I want to find the best model process for a machine learning pipeline. In other words, normalize $\rightarrow$ feature select $\rightarrow$ test model performance. For example, let's say I want to try Ridge, Lasso, and Elastic Net regression and I am doing normalization, feature selection, and a cross-validated hyperparameter search for all models. I want to pick the best out of the three.
Does it theoretically make sense to run cross-validation where I run the entire pipeline on each of the left out folds? In SKLearn
, something like this:
models = [Ridge(), Lasso(), ElasticNet()]
for model in models:
pipe = Pipeline([('scaling', scaler),
('feature_selection', selectorCV),
('param_searcm', gridsearchCV)])
scores.append(cross_val_score(pipe, X, y))

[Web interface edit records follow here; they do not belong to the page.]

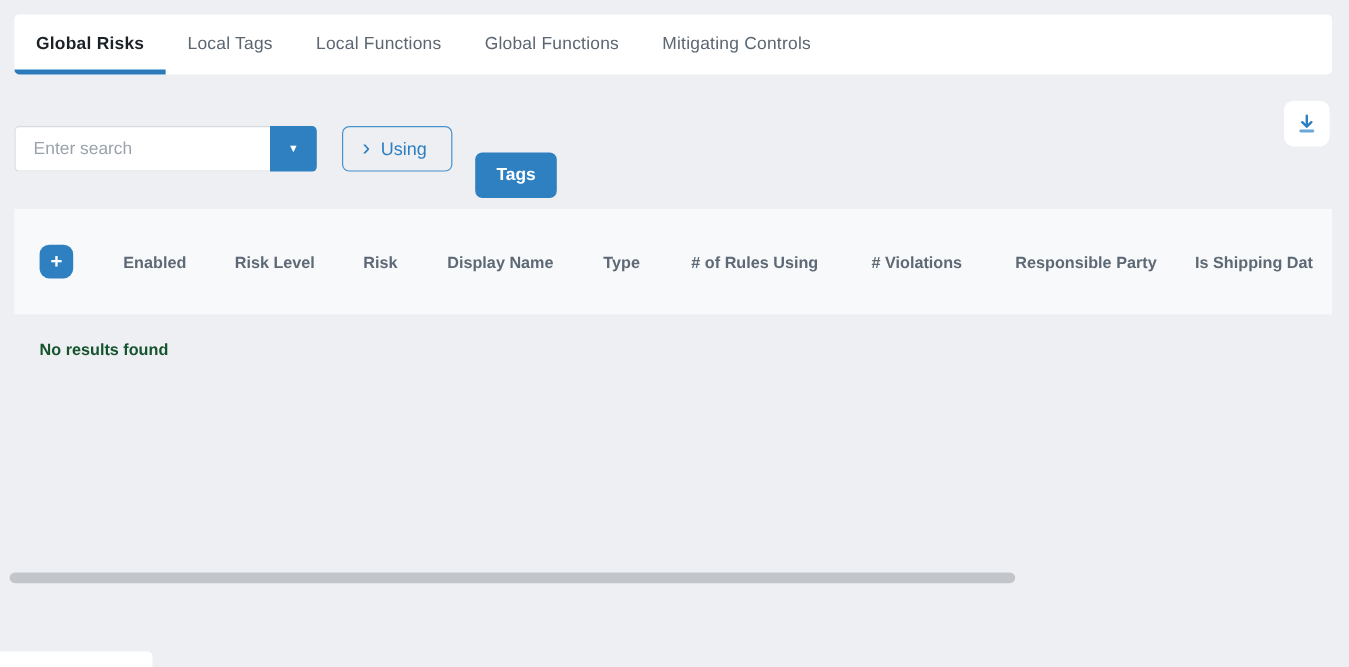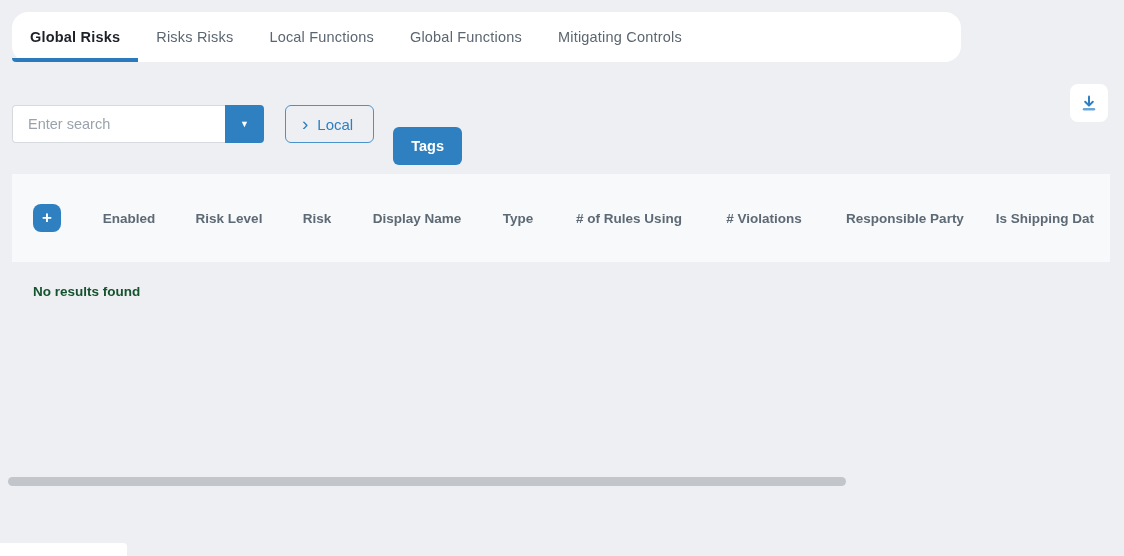--- a/index.html
+++ b/index.html
@@ -14,8 +14,8 @@
   
   .tab-card {
     position:absolute; left:12px; top:12px;
-    width:949px; height:50px;
-    background:#ffffff; border-radius:16px;
+    width:1098px; height:50px;
+    background:#ffffff; border-radius:4px;
     display:flex; align-items:stretch;
   }
   .tab {

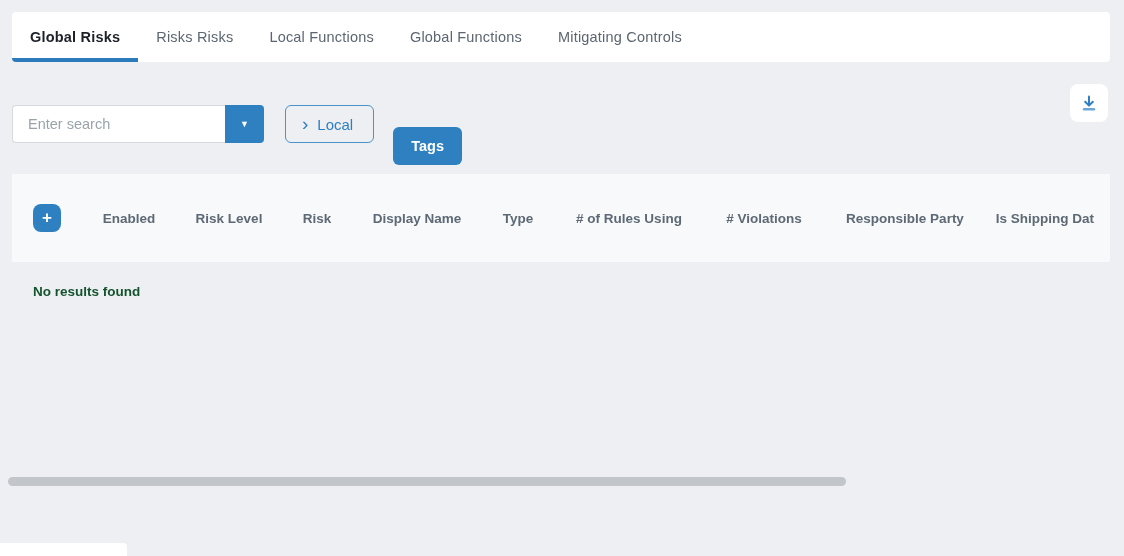--- a/index.html
+++ b/index.html
@@ -123,7 +123,7 @@
 
 <div class="tab-card">
     <div class="tab active">Global Risks</div>
-    <div class="tab">Risks Risks</div>
+    <div class="tab">Local Tags</div>
     <div class="tab">Local Functions</div>
     <div class="tab">Global Functions</div>
     <div class="tab">Mitigating Controls</div>

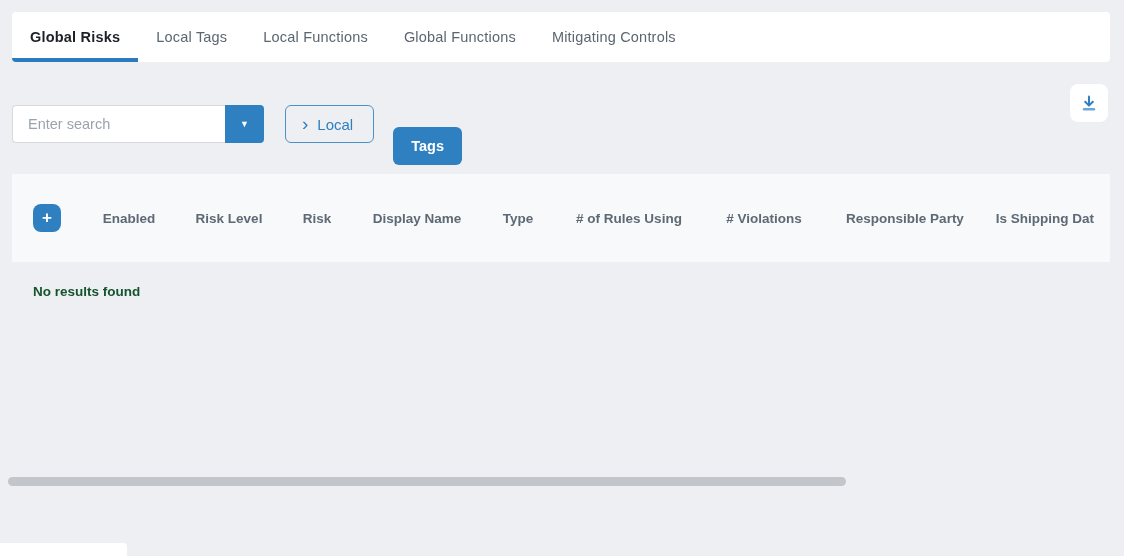--- a/index.html
+++ b/index.html
@@ -138,7 +138,7 @@
   </div>
   <button class="search-btn">
     <span class="chev">›</span>
-    <span>Local</span>
+    <span>Using</span>
   </button>
   <button class="tags-btn">Tags</button>
 </div>

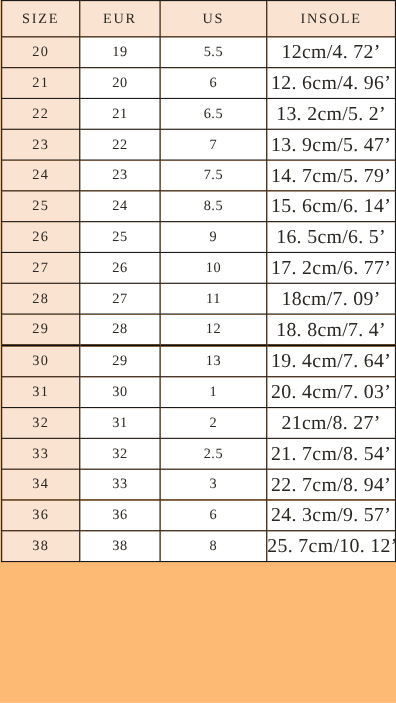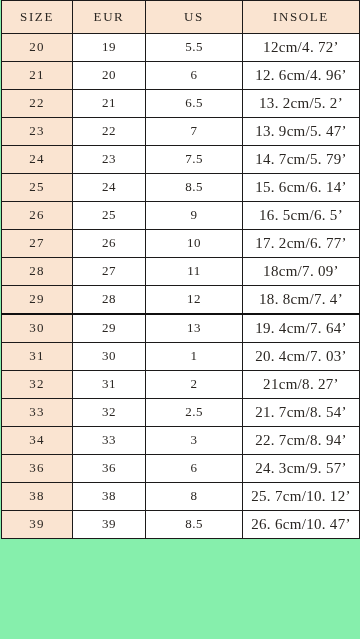--- a/index.html
+++ b/index.html
@@ -18,7 +18,7 @@
   .chart-wrap {
     width: 360px;
     height: 639px;
-    background: #86efac;
+    background: #fdba74;
     box-sizing: border-box;
     font-family: Liberation Serif, serif;
   }

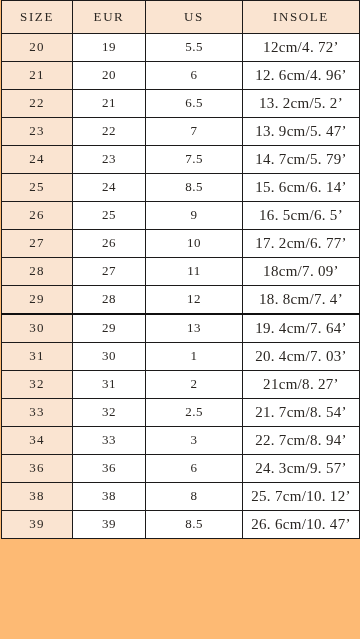--- a/index.html
+++ b/index.html
@@ -68,7 +68,7 @@
   }
 
   table.size-table tbody td.insole-cell {
-    font-size: 15px;
+    font-size: 18px;
     letter-spacing: 0.3px;
     margin-top: 35px;
   }

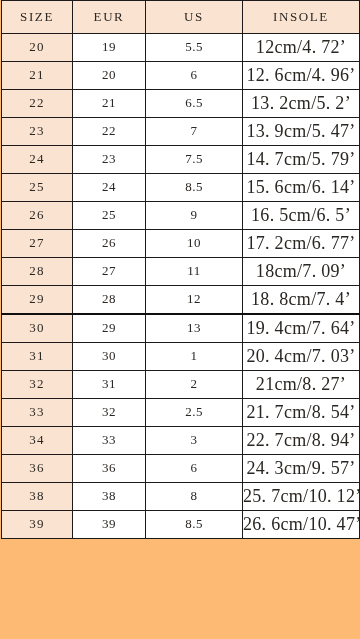--- a/index.html
+++ b/index.html
@@ -200,12 +200,6 @@
           <td class="us-cell">8</td>
           <td class="insole-cell">25. 7cm/10. 12’</td>
         </tr>
-        <tr>
-          <td class="size-cell">39</td>
-          <td class="eur-cell">39</td>
-          <td class="us-cell">8.5</td>
-          <td class="insole-cell">26. 6cm/10. 47’</td>
-        </tr>
       </tbody>
   </table>
 </div>

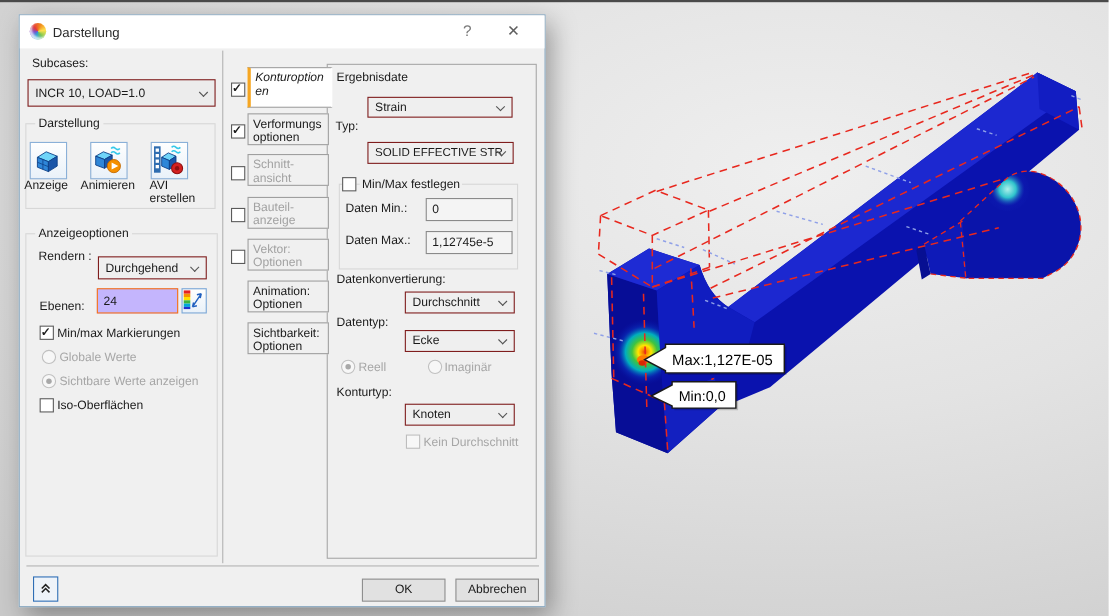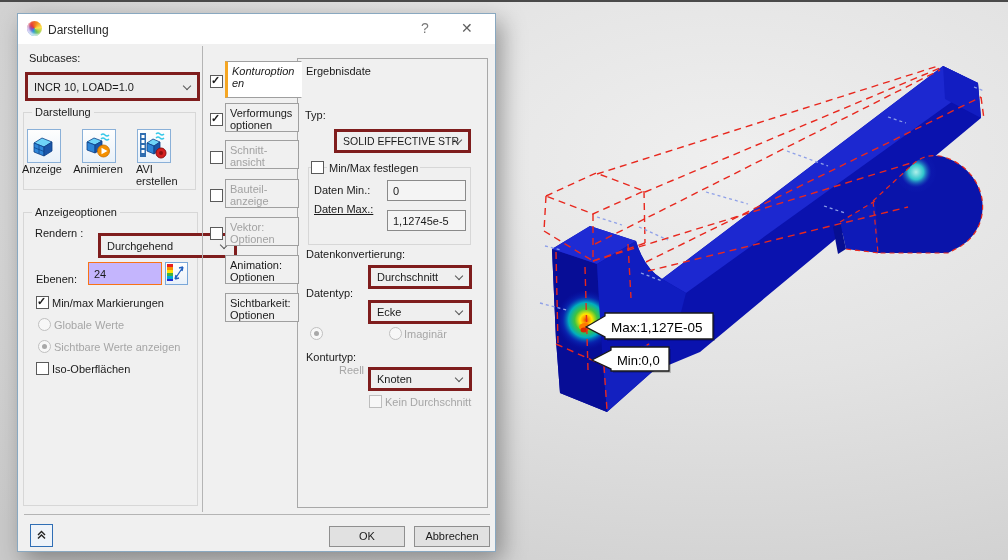--- a/index.html
+++ b/index.html
@@ -22,7 +22,7 @@
   .dis{color:#a6a6a6;}
   .grp{position:absolute;border:1px solid #d7d7d7;}
   .grp-leg{position:absolute;top:-7px;left:8px;background:#f0f0f0;padding:0 3px;white-space:nowrap;}
-  .combo{position:absolute;background:#efefef;border:3px solid #7f1d1d;}
+  .combo{position:absolute;background:#efefef;border:1px solid #7f1d1d;}
   .combo .ctext{position:absolute;left:6px;top:50%;transform:translateY(-50%);white-space:nowrap;}
   .combo::after{content:"";position:absolute;right:7px;top:50%;width:5px;height:5px;margin-top:-4px;
     border-right:1.4px solid #555;border-bottom:1.4px solid #555;transform:rotate(45deg);}

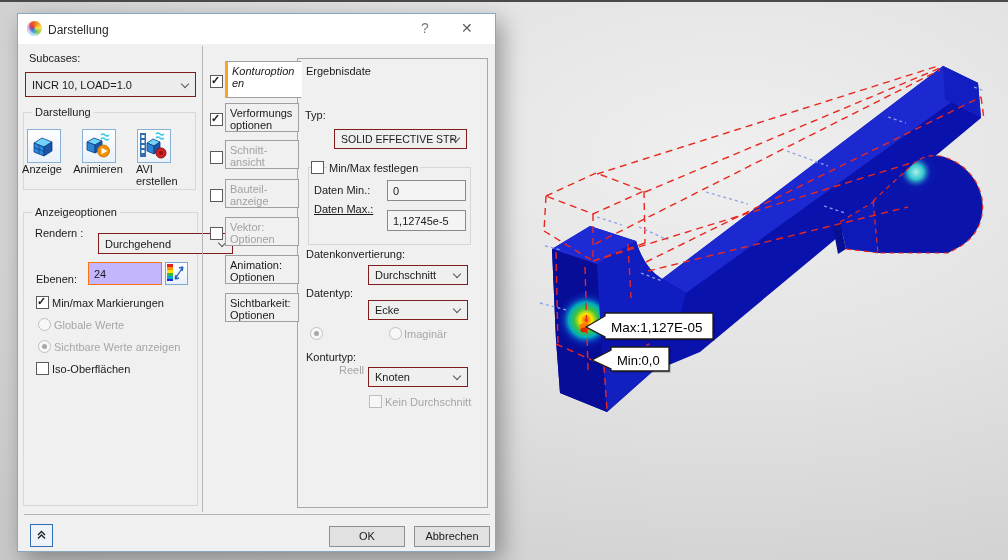--- a/index.html
+++ b/index.html
@@ -250,6 +250,9 @@
       <span>Sichtbarkeit: Optionen</span></div>
 
     <div class="lbl" style="left:288px;top:51px;">Ergebnisdate</div>
+    <div class="combo" style="left:316px;top:74px;width:130px;height:17px;">
+      <span class="ctext">Strain</span>
+    </div>
     <div class="lbl" style="left:287px;top:95px;">Typ:</div>
     <div class="combo" style="left:316px;top:115px;width:131px;height:18px;">
       <span class="ctext" style="font-size:10.5px;">SOLID EFFECTIVE STR</span>

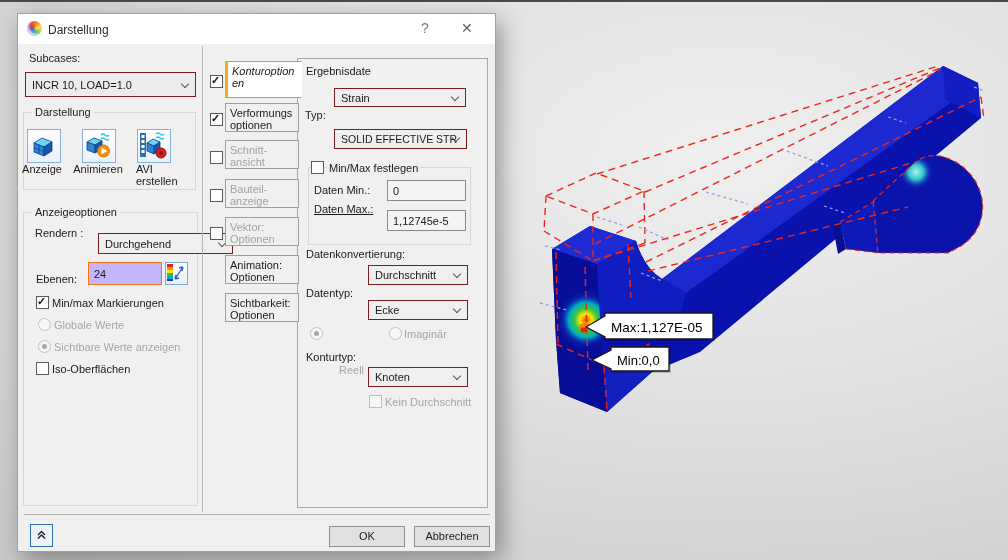--- a/index.html
+++ b/index.html
@@ -264,7 +264,7 @@
     <div class="tbx flat" style="left:369px;top:166px;width:77px;height:19px;">
       <span class="ctext">0</span>
     </div>
-    <div class="lbl" style="left:296px;top:189px;text-decoration:underline;">Daten Max.:</div>
+    <div class="lbl" style="left:296px;top:199px;">Daten Max.:</div>
     <div class="tbx flat" style="left:369px;top:196px;width:77px;height:19px;">
       <span class="ctext">1,12745e-5</span>
     </div>

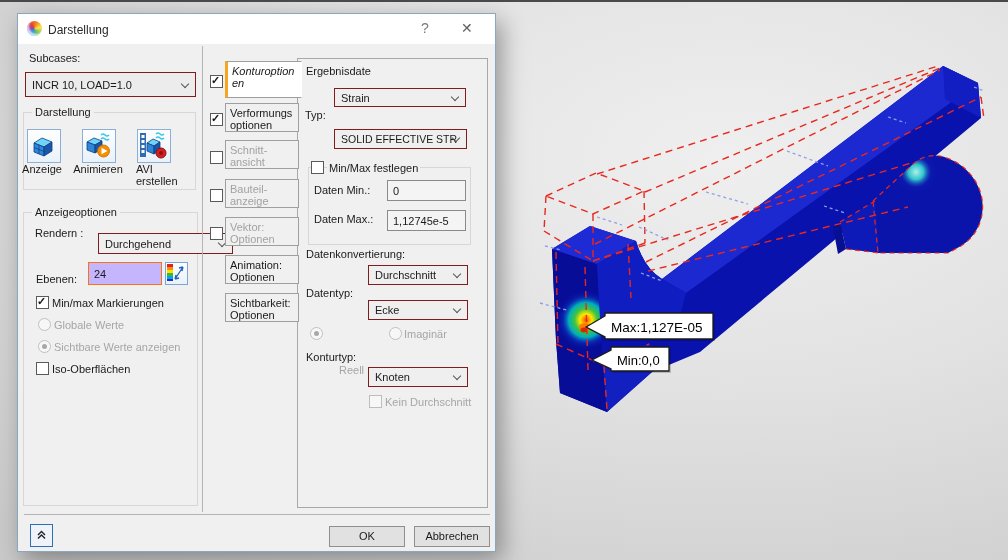--- a/index.html
+++ b/index.html
@@ -196,7 +196,7 @@
       <span class="grp-leg">Anzeigeoptionen</span>
     </div>
     <div class="lbl" style="left:17px;top:213px;">Rendern :</div>
-    <div class="combo" style="left:80px;top:219px;width:97px;height:19px;padding-left:36px;">
+    <div class="combo" style="left:71px;top:219px;width:97px;height:19px;">
       <span class="ctext">Durchgehend</span>
     </div>
     <div class="lbl" style="left:18px;top:251px;margin-top:8px;">Ebenen:</div>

# get the best model pipeline from cross_val_score, fit on all my data,
# and whoop there is my best model
Best Answer
From the look of the code, it implies that the whole model fitting procedure is being cross-validated for each model, which is indeed the right way to go about it. Cross-validation is best viewed as a method for evaluating the performance of a procedure for fitting a model, not the fitted model itself. So if you perform feature selection, then that needs to be performed independently in each fold of the cross-validation, if you tune hyper-parameters, then they need to be tuned independently in each fold of the cross-validation. It is important to remember however that the cross-validation score of the best model will be an optimistically biased estimate of the performance of the final system as it has been directly optimised to choose the best model.